Variants of the LRRK2 gene are associated with overactivation of the LRRK2 protein’s activity and an increased risk of Parkinson's disease (PD). We have previously demonstrated LRRK2-related changes in fibroblasts (a kind of cell) derived from the skin of PD patients carrying LRRK2 genetic mutations. We hypothesize that fibroblasts from PD patients without a LRRK2 mutation (idiopathic PD or iPD) will show similar changes and may be sensitive to rescue by LRRK2 inhibitors.
We will use our reliable cellular assays (experiment set-ups) to determine the role of LRRK2 in human fibroblasts from patients with iPD and age-matched controls. Specifically, we will (a) determine whether iPD human fibroblasts are metabolically different than normal control fibroblasts; (b) establish the vulnerability of iPD human fibroblasts to cell toxins and stressors that model cell dysfunction; and (c) determine if pharmacological LRRK2 inhibitors can rescue the vulnerabilities of iPD fibroblasts.
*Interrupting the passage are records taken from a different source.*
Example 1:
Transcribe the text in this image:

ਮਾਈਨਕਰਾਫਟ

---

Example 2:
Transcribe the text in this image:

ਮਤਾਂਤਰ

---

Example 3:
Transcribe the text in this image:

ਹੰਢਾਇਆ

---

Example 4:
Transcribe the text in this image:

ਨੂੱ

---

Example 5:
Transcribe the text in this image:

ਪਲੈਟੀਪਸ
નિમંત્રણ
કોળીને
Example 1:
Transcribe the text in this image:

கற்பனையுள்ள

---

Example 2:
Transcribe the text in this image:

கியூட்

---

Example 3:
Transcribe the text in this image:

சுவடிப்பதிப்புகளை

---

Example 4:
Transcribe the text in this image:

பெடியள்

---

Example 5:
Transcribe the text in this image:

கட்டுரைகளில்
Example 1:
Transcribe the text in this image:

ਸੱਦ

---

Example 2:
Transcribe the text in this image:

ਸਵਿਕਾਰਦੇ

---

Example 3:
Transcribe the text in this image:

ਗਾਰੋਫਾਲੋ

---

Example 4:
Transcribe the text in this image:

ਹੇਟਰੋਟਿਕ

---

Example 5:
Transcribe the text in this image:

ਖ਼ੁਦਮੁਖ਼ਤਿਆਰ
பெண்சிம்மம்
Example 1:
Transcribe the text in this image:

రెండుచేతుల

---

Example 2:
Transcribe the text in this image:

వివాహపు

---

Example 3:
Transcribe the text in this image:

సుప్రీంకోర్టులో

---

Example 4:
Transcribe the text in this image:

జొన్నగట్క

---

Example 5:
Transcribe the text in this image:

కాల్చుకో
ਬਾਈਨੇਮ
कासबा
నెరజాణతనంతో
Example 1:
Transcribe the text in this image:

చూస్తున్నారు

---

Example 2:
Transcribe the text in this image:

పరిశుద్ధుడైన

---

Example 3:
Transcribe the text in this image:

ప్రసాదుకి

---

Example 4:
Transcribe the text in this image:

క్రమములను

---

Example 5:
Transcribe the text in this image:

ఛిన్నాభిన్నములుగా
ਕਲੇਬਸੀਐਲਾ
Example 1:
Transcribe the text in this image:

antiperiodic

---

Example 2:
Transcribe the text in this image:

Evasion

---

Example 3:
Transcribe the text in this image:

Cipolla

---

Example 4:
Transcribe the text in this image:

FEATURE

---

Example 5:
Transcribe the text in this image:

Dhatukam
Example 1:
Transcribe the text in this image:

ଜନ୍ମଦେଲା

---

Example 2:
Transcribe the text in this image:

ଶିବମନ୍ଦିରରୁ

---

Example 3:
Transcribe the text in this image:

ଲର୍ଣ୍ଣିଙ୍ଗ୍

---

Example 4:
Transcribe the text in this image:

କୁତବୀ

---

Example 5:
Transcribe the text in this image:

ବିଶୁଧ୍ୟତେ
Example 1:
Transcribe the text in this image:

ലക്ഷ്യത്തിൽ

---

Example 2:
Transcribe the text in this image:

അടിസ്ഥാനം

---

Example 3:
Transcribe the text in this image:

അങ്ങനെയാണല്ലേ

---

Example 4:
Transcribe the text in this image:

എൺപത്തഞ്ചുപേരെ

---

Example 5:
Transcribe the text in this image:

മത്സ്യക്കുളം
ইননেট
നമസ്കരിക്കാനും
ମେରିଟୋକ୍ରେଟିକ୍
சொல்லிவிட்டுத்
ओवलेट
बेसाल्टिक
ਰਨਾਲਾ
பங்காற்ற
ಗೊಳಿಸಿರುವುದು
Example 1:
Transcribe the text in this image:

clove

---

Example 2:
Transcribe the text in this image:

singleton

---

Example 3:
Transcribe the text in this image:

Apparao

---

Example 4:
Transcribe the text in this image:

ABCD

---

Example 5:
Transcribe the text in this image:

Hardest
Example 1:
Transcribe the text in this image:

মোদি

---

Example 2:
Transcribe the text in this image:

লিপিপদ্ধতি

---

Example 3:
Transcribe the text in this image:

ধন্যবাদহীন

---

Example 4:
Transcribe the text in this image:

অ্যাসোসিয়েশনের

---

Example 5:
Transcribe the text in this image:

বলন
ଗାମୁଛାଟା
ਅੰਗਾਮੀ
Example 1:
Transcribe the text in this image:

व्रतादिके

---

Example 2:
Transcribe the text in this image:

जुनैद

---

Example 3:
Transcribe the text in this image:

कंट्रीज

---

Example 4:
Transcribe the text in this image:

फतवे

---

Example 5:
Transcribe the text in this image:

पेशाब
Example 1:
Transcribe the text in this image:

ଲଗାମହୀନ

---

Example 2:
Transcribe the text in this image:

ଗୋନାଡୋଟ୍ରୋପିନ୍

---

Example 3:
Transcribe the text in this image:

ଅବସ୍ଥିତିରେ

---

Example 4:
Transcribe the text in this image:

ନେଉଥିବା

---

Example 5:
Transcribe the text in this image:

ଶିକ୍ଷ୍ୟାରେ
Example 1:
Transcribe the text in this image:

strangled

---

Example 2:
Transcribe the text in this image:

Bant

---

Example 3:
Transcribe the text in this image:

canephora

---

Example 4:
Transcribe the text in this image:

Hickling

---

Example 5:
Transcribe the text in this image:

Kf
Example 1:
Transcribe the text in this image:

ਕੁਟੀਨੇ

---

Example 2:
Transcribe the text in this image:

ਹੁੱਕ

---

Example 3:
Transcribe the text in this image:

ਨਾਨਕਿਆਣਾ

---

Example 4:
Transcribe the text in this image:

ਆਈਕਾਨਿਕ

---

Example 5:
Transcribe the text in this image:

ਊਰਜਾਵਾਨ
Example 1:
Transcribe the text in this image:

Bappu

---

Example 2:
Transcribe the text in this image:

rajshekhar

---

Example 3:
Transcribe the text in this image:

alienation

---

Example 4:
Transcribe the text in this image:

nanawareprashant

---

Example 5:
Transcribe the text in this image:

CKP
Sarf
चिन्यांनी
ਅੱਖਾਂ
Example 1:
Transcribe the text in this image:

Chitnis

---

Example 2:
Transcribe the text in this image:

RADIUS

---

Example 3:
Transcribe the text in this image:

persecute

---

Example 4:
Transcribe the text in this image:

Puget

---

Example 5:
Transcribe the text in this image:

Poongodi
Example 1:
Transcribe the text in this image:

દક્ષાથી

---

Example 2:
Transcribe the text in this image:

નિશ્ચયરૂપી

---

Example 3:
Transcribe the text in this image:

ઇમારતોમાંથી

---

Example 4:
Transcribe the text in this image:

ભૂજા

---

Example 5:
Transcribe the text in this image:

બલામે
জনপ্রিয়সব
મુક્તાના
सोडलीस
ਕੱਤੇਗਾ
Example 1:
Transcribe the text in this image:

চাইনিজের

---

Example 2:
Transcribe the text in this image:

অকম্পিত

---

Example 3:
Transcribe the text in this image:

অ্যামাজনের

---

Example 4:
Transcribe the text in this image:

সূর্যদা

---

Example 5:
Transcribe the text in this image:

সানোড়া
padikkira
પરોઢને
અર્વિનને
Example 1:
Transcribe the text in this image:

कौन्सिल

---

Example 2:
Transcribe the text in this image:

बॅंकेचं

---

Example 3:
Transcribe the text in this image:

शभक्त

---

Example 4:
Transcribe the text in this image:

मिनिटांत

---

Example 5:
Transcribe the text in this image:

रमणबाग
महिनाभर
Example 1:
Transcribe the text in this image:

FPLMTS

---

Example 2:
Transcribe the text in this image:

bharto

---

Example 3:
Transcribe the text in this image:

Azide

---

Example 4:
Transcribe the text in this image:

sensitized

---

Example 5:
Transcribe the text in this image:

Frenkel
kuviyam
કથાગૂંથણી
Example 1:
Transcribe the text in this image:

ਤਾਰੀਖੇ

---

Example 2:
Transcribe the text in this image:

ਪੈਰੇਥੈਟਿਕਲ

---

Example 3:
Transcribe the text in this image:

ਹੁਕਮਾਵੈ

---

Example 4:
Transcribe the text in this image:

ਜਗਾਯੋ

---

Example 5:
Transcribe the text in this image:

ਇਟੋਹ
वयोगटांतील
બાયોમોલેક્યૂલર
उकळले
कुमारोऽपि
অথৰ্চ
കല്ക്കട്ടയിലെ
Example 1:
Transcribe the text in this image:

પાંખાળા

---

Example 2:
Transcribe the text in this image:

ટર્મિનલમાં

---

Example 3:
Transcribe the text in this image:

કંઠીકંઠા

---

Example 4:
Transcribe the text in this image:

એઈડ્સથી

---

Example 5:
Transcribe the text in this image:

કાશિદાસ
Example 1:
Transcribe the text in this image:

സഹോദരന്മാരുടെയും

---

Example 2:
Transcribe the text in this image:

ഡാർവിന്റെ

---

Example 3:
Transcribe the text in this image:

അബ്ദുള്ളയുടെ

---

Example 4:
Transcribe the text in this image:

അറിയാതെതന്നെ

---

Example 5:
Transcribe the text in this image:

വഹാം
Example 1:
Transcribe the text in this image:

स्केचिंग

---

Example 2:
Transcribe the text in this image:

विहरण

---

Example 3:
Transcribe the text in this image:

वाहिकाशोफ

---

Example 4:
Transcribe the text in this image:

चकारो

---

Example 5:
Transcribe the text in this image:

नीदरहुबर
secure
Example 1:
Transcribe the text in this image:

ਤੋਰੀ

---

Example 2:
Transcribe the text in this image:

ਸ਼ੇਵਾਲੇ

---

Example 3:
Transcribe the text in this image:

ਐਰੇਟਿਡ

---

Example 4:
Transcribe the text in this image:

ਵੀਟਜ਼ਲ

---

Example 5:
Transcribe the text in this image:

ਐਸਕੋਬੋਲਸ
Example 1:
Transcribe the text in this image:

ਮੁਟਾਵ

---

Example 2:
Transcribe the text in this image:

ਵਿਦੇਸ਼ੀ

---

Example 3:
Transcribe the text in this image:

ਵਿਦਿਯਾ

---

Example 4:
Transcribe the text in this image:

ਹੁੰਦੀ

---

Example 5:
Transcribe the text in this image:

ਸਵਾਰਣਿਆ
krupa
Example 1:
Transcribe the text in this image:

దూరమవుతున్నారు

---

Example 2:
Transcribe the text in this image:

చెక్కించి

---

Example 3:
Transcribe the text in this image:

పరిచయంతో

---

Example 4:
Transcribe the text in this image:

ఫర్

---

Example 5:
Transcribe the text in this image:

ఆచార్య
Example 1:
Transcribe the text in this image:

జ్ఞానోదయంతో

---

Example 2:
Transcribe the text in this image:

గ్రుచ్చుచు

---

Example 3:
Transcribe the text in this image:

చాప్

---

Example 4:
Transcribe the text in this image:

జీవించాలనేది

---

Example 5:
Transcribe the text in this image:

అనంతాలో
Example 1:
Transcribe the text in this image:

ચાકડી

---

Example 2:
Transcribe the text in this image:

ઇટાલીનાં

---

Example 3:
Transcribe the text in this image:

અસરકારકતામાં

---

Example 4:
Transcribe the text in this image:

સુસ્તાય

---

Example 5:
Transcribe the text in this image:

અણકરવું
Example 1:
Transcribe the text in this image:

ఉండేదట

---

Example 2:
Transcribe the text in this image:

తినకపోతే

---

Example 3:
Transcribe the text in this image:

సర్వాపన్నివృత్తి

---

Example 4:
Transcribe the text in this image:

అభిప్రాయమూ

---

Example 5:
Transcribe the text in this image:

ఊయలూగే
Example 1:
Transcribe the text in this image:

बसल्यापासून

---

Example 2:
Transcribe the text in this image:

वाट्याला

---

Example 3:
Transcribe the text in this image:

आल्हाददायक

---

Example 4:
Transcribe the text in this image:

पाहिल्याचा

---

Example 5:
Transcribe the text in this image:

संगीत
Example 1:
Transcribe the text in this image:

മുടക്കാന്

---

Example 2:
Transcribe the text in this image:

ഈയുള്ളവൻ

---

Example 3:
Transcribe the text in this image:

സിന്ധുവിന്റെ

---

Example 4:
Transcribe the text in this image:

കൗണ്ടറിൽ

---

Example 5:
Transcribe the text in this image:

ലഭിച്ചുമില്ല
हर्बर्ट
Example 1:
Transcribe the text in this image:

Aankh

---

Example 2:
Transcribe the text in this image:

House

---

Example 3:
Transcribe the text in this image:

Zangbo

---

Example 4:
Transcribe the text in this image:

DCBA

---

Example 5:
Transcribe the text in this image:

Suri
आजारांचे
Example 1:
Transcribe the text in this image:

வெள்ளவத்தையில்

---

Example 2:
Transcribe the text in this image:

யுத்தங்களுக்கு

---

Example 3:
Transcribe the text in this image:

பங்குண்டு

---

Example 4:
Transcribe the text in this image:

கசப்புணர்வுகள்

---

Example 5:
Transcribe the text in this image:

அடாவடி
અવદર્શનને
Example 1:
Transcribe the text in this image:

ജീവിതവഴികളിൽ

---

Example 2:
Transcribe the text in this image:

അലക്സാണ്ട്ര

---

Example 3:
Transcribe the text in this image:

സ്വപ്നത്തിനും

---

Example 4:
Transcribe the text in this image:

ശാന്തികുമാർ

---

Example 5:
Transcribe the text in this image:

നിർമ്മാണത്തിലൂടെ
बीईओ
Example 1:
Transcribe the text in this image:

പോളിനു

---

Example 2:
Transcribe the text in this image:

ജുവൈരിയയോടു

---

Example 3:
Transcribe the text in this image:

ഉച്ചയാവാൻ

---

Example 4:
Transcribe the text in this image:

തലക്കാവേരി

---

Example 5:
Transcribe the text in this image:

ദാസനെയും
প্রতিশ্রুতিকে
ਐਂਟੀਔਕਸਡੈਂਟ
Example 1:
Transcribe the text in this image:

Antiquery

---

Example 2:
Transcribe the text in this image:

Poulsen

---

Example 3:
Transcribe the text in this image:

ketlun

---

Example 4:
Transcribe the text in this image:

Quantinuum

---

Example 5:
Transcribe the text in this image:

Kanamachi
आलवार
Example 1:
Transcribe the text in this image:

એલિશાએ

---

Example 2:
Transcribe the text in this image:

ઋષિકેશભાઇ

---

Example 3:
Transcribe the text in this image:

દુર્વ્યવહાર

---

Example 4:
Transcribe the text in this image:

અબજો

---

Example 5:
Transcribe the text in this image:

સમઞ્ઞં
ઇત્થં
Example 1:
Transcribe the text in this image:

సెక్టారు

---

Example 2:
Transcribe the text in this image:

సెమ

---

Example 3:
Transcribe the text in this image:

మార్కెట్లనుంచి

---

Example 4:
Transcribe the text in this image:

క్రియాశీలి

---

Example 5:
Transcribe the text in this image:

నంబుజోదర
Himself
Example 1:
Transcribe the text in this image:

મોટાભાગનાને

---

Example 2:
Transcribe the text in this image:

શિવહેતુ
Relevance to Diagnosis/Treatment of Parkinson’s Disease:
These studies will establish the contribution of normal LRRK2 function in mediating cell biological processes in iPD patient derived cells. This project will potentially pave the way for new treatments.
Inhibitors of LRRK2 are under development for use in the clinic for LRRK2-associated parkinsonism. The experiments will provide important information on LRRK2-associated mechanisms in people with Parkinson’s but without a LRRK2 mutation. We believe that fibroblasts from patients with iPD will (1) exhibit similar cellular vulnerabilities as patients with LRRK2 mutations and (2) may be sensitive to rescue by LRRK2 kinase inhibitors.